» **Set of tasks**
1 – Return the stretch from "We use this" through "while having fun." in the Protsahan passage, copied word for word.
2 – Replace "Templates" with "Starter templates" throughout both records, and give them in full with everything else unchanged.

Working in partnership with the girl champions, their parents, and the community, Protsahan has worked tirelessly over the past decade to ensure an end to sexual violence against girls, higher enrolment and attendance for girls, improved learning outcomes for all children, healing of trauma of abuse and increased resilience, and enhanced economic productivity.

Around the world, girls face barriers to safety & education that boys don’t. But when you holistically empower a girl through Education & Creative Arts, it creates a lasting impact on her, her family and the community she lives in. Protsahan’s programs have directly impacted 928 girls, and reach out to more than 72000 girls annually – empowering them to stand up for their right to receive quality education, healthcare, and against any form of violence and abuse. The Art & Technology based interventions at Protsahan have also resulted in a higher economic productivity for the girls as they are equipped with 21st century skills.


We have a unique way of designing, implementing, and advocat- ing our interventions. The goal is not to just talk about abuse. We want our impact to be far more significant than traditional methods of action and advocacy. For this very reason, we designed a common thread that runs across every step we take, every campaign we run, and every child we reach out to, a thread that enables us to get that lasting impact. We call it the HEART Model.

We use this model as a tool to help bring children out of their shells, and into a healthy learning environment. Together, the five pillars of the program ignite the spark of interest in young children rescued from vulnerable and abusive circumstances. The children we reach out to have usually never attended a formal school. By using inno- vative and hands-on approaches to teaching them social and educational skills, the children start learning and adapting subconsciously, all while having fun.

Protsahan’s Girl Champions Program

The Girl Champions Program is Protsahan’s umbrella community intervention program that involves in-depth work with each girl enrolled at Protsahan over a long period of time to truly transform her into a champion that the entire community looks up to. Each of the girls at our centers has access to the Program modules that help her grow out of a systemic, and intergenerational cycle of poverty and abuse.

Case Stories


Hina is a young girl who has witnessed domestic violence emanating from child marriage in her neighborhood. Her father works as a plumber, and mother is a homemaker. Both of them supported her education, her father always tells her, “you’re the first girl in our family to get an education.” Her sister is a regular student at Protsahan. Hina, on the other hand, had never attended Protsahan’s programs, but when she learned of an opportunity through her sister that one of Protsahan’s partner organization was offering to teach women driving and help them pick up a career as a professional driver. She immediately registered for the program.

» **Provided records**
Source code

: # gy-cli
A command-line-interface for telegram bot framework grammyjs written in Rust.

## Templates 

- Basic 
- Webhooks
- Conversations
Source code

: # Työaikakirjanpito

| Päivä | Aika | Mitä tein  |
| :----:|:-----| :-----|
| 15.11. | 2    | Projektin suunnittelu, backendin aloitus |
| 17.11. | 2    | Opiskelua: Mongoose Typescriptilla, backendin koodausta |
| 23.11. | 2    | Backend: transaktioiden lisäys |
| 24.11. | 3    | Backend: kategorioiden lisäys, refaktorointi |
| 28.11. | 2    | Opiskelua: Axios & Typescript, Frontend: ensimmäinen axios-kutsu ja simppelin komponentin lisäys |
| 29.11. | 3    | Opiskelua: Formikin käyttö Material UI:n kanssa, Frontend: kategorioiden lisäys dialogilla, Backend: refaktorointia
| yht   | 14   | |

» **Answers for each item**
1 –
We use this model as a tool to help bring children out of their shells, and into a healthy learning environment. Together, the five pillars of the program ignite the spark of interest in young children rescued from vulnerable and abusive circumstances. The children we reach out to have usually never attended a formal school. By using inno- vative and hands-on approaches to teaching them social and educational skills, the children start learning and adapting subconsciously, all while having fun.

2 –
Source code

: # gy-cli
A command-line-interface for telegram bot framework grammyjs written in Rust.

## Starter templates 

- Basic 
- Webhooks
- Conversations
Source code

: # Työaikakirjanpito

| Päivä | Aika | Mitä tein  |
| :----:|:-----| :-----|
| 15.11. | 2    | Projektin suunnittelu, backendin aloitus |
| 17.11. | 2    | Opiskelua: Mongoose Typescriptilla, backendin koodausta |
| 23.11. | 2    | Backend: transaktioiden lisäys |
| 24.11. | 3    | Backend: kategorioiden lisäys, refaktorointi |
| 28.11. | 2    | Opiskelua: Axios & Typescript, Frontend: ensimmäinen axios-kutsu ja simppelin komponentin lisäys |
| 29.11. | 3    | Opiskelua: Formikin käyttö Material UI:n kanssa, Frontend: kategorioiden lisäys dialogilla, Backend: refaktorointia
| yht   | 14   | |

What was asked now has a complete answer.